EXTRAIT FOURNI –
....

Plus de vingt appartements : place aux spécialistes
Au-delà de vingt appartements en gestion, seuls subsistent les professionnels de l’immobilier ou du tourisme, avec un objectif assumé : séduire la clientèle étrangère. « Les Français représentent seulement 2 % de mes clients », explique Marie*, agente immobilière à Paris.
Selon Airbnb, 70 % des voyageurs visitant Paris sont étrangers, contre 50 % dans la France entière. Aux premiers rangs, on trouve les Américains, les Britanniques, les Allemands et les Espagnols. Tous ne viennent pas seulement pour visiter la Ville Lumière, « on a aussi beaucoup de clients qui viennent d’Arabie saoudite ou du Koweït pour se faire soigner ou faire soigner leurs enfants, par exemple à l’hôpital Necker », explique-t-on chez My Paris Agency.

....

DONNÉES AFFICHÉES –

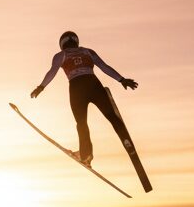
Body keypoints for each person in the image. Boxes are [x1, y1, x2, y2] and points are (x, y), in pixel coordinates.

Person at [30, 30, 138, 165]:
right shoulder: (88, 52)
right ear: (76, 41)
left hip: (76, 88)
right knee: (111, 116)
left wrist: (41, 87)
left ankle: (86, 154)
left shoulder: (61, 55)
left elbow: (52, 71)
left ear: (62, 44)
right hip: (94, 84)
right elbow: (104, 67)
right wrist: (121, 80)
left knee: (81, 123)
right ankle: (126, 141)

....

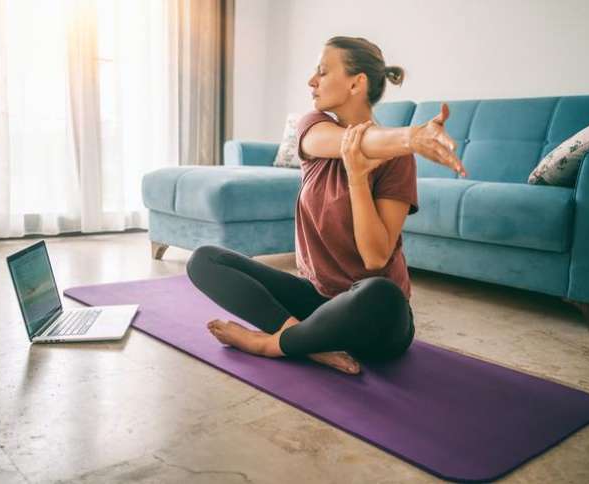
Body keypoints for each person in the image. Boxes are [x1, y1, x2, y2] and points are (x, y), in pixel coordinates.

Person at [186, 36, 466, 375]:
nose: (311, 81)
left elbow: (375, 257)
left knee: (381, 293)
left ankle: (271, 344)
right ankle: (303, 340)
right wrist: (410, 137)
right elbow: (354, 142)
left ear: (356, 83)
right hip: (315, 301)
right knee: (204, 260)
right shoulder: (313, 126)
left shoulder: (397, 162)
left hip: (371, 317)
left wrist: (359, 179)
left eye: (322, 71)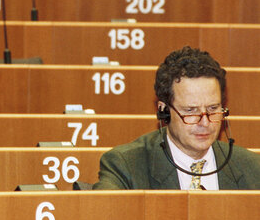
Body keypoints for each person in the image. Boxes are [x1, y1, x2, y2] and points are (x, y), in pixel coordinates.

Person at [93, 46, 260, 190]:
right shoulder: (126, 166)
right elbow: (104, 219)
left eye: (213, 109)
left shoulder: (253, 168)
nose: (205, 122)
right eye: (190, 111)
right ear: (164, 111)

....

VOTRE OBJECTIF –
Renvoyez mot pour mot l'intégralité de l'extrait sur la clientèle étrangère des locations à Paris, placé plus haut.

ZONE DE RÉPONSE –
Plus de vingt appartements : place aux spécialistes
Au-delà de vingt appartements en gestion, seuls subsistent les professionnels de l’immobilier ou du tourisme, avec un objectif assumé : séduire la clientèle étrangère. « Les Français représentent seulement 2 % de mes clients », explique Marie*, agente immobilière à Paris.
Selon Airbnb, 70 % des voyageurs visitant Paris sont étrangers, contre 50 % dans la France entière. Aux premiers rangs, on trouve les Américains, les Britanniques, les Allemands et les Espagnols. Tous ne viennent pas seulement pour visiter la Ville Lumière, « on a aussi beaucoup de clients qui viennent d’Arabie saoudite ou du Koweït pour se faire soigner ou faire soigner leurs enfants, par exemple à l’hôpital Necker », explique-t-on chez My Paris Agency.